We continued to have to manage a few foot and blister issues ... and almost every pilgrim walks with some kind of limp by this stage. Hence Neil’s coining of the collective noun, ‘a stagger of pilgrims’!



Another reason to be grateful for the softer paths cushioned by eucalypt leaves from the trees that line the way here.



A mural in Arca/O Pedrouzo.



Another peaceful path.



We had a lovely lunch stop involving pizza in a terraced bar with hanging baskets.



Neil showing our pilgrim passport, with stamps we’ve collected from albergues and cafe stops along the route.





We are now very happily ensconced in the albergue at Lavacolla, 10km out of Santiago. Traditionally this was known as ‘a place of washing’, where pilgrims prepared themselves in body and spirit for the end of the journey. We are appreciating the peaceful spirit of this place and the chance to rest and collect ourselves in the garden. Here we also expect Alba, Daniel, Jonny and perhaps others to arrive and we plan to walk in together tomorrow.
 


Though today was another 30km day, it felt surprisingly unhurried and easy, but our legs are definitely looking forward to a bit of rest!

Buen Camino,
Sarah and Neil 




29 August 2022

As Seixas to Arzua

Today was another big day - almost 30km. In fact, in the past three days, we’ve walked over 90km. And in keeping with our friend Charles’ dictum that when camping or travelling you spend an inordinate amount of energy trying to ensure that a small number of things don’t get wet, lost or broken, Sarah is unhappy to report that she has managed to lose one of her two t-shirts since yesterday! However, in general we’re very well and happy!

After dinner yesterday, we enjoyed sitting out in the warm summer evening and the gorgeous light on the stone walls.





We fed this very appealing small flock of sheep with fallen apples, which their owner had done too!





After a lovely quiet night, we were on the road more or less at dawn (which in Spain at this time of year is just after 7am).





The morning air was cool but you could feel the heat already latent in it, and there were many wild flowers on the higher plains. Sometimes we lose all track of what day it is and have trouble remembering where we stayed even two nights ago. I don’t think it’s Enlightenment exactly, but there’s certainly something about this practice that keeps you vividly present. This gave rise to the first of the day’s haikus!

Purple heather, small
Yellow gorse, sky traced with cloud
And flightpaths, blurring.





We were conscious that later today our Primitivo route would join with the much busier Camino Frances, so we wanted to savour the quiet morning paths.
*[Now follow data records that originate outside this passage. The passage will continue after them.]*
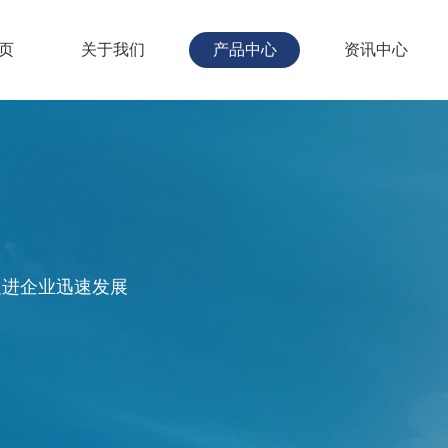
页
关于我们
产品中心
资讯中心
促进企业迅速发展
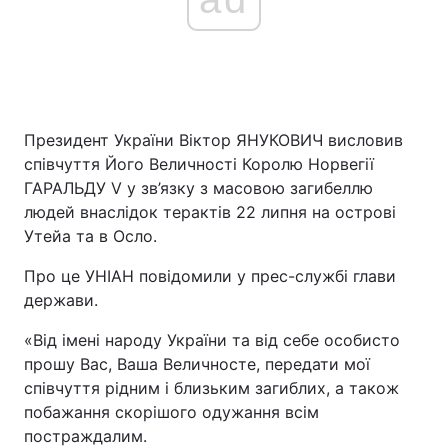
Президент України Віктор ЯНУКОВИЧ висловив
співчуття Його Величності Королю Норвегії
ГАРАЛЬДУ V у зв’язку з масовою загибеллю
людей внаслідок терактів 22 липня на острові
Утейа та в Осло.
Про це УНІАН повідомили у прес-службі глави
держави.
«Від імені народу України та від себе особисто
прошу Вас, Ваша Величносте, передати мої
співчуття рідним і близьким загиблих, а також
побажання скорішого одужання всім
постраждалим.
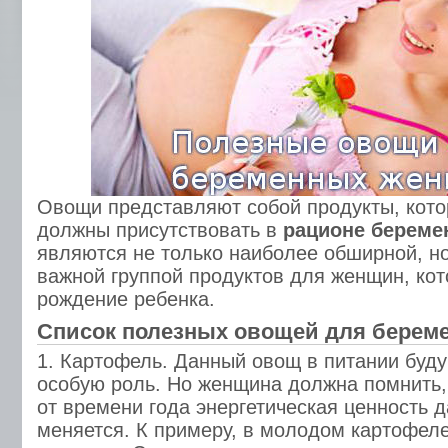
Овощи представляют собой продукты, кот
должны присутствовать в
рационе берем
являются не только наиболее обширной, н
важной группой продуктов для женщин, ко
рождение ребенка.
Список полезных овощей для берем
1. Картофель. Данный овощ в питании буд
особую роль. Но женщина должна помнить,
от времени года энергетическая ценность 
меняется. К примеру, в молодом картофел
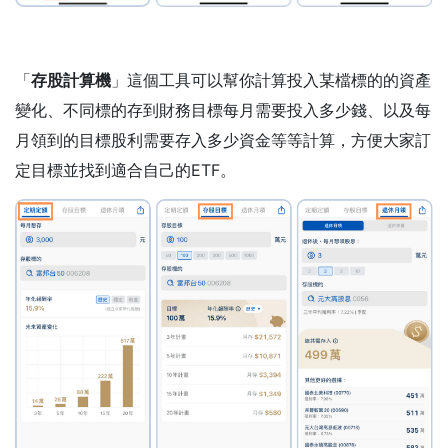
「
存股計算機
」這個工具可以幫你計算投入某檔標的的資產
變化、不同標的存到財務目標每月需要投入多少錢、以及每
月領到的目標股利需要存入多少資金等等計算，方便大家訂
定目標並找到適合自己的ETF。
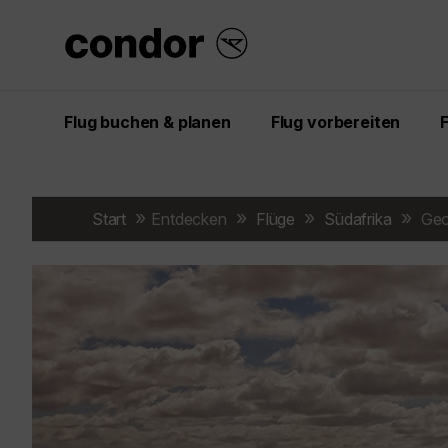
Flug buchen & planen
Flug vorbereiten
Start
Entdecken
Flüge
Südafrika
Geo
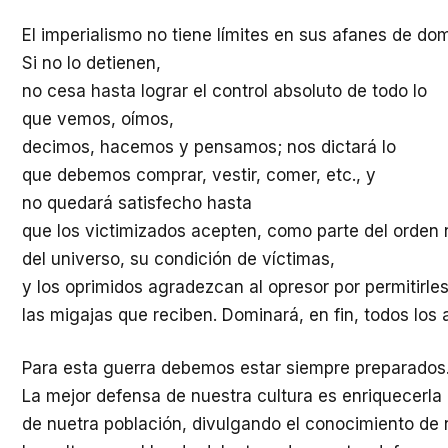
El imperialismo no tiene límites en sus afanes de dom
Si no lo detienen,
no cesa hasta lograr el control absoluto de todo lo
que vemos, oímos,
decimos, hacemos y pensamos; nos dictará lo
que debemos comprar, vestir, comer, etc., y
no quedará satisfecho hasta
que los victimizados acepten, como parte del orden 
del universo, su condición de víctimas,
y los oprimidos agradezcan al opresor por permitirles
las migajas que reciben. Dominará, en fin, todos los 
Para esta guerra debemos estar siempre preparados
La mejor defensa de nuestra cultura es enriquecerla p
de nuetra población, divulgando el conocimiento de n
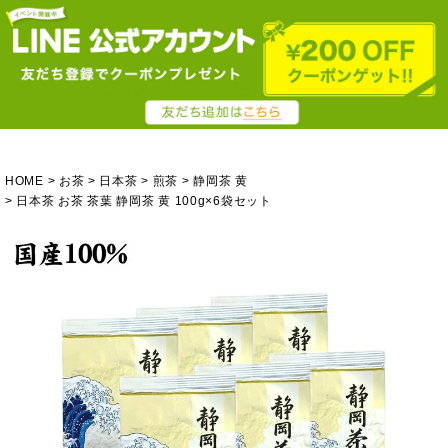
HOME
お茶
日本茶
煎茶
静岡茶 黄
日本茶 お茶 茶葉 静岡茶 黄 100g×6袋セット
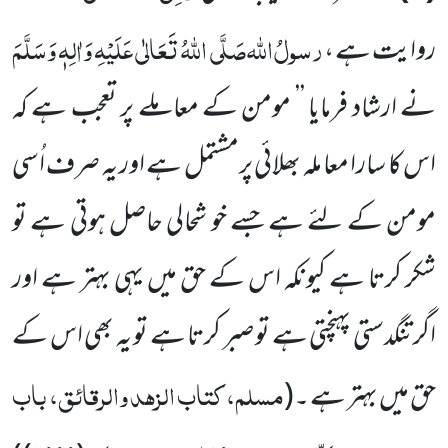
رسولُ
اللہ
صَلَّی اللہُ تَعَالٰی عَلَیْہِ وَاٰلِہٖ وَسَلَّمَ
روایت ہے ،
نے ارشاد فرمایا
’’ مومن کے معاملے پر تعجب ہے کہ
اس کا سارا معا ملہ بھلائی پرمشتمل ہے اور یہ صرف اُسی
مومن کے لئے ہے جسے خو شحالی
حاصل ہوتی ہے تو
شکر کرتا ہے کیونکہ اس کے حق میں یہی بہتر ہے اور
اگر تنگدستی پہنچتی ہے تو صبر کرتا ہے تو یہ بھی اس کے
مسلم، کتاب الزہد والرقائق، باب
حق
میں بہتر ہے ۔
(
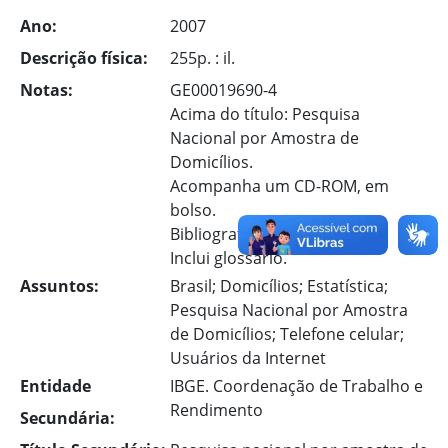
Ano:
2007
Descrição física:
255p. : il.
Notas:
GE00019690-4
Acima do título: Pesquisa
Nacional por Amostra de
Domicílios.
Acompanha um CD-ROM, em
bolso.
Bibliografia: p. [237]-238.
Inclui glossário.
Assuntos:
Brasil; Domicílios; Estatística;
Pesquisa Nacional por Amostra
de Domicílios; Telefone celular;
Usuários da Internet
Entidade
IBGE. Coordenação de Trabalho e
Rendimento
Secundária:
The city of Melide came into view which is the point of joining.



When we arrived in town, we met René, an American pilgrim who has been with us since our first stage at Grado. This is the church at Melide, around which was a bustling Sunday market.





And indeed it was incredible how busy things suddenly felt, a positive pilgrim highway heading out of town with lots more large groups and noisy banter. Hence, this second haiku!

Confluence of ways, 
Turbulence of rhythm, sound.
Now open your heart.

It was very hot, and any cafe with tables under trees attracted thirsty walkers.



We went pretty well given heat and blistered feet, but the cool water of the river at Ribadiso was balm!





And the medieval bridge was pretty great too!



At Ribadiso we could have stopped for the night at this albergue. 



But we decided to get another 3km under our belt to make tomorrow’s stage easier. But first a very large bocadillo strengthened our legs.



So now we are at Arzua, about 40km from Santiago. We are in another restored stone Municipal albergue and plan to walk a shorter stage tomorrow so we can meet up with Alba and others who are a few kilometres behind us. We hope to walk into Santiago and celebrate together.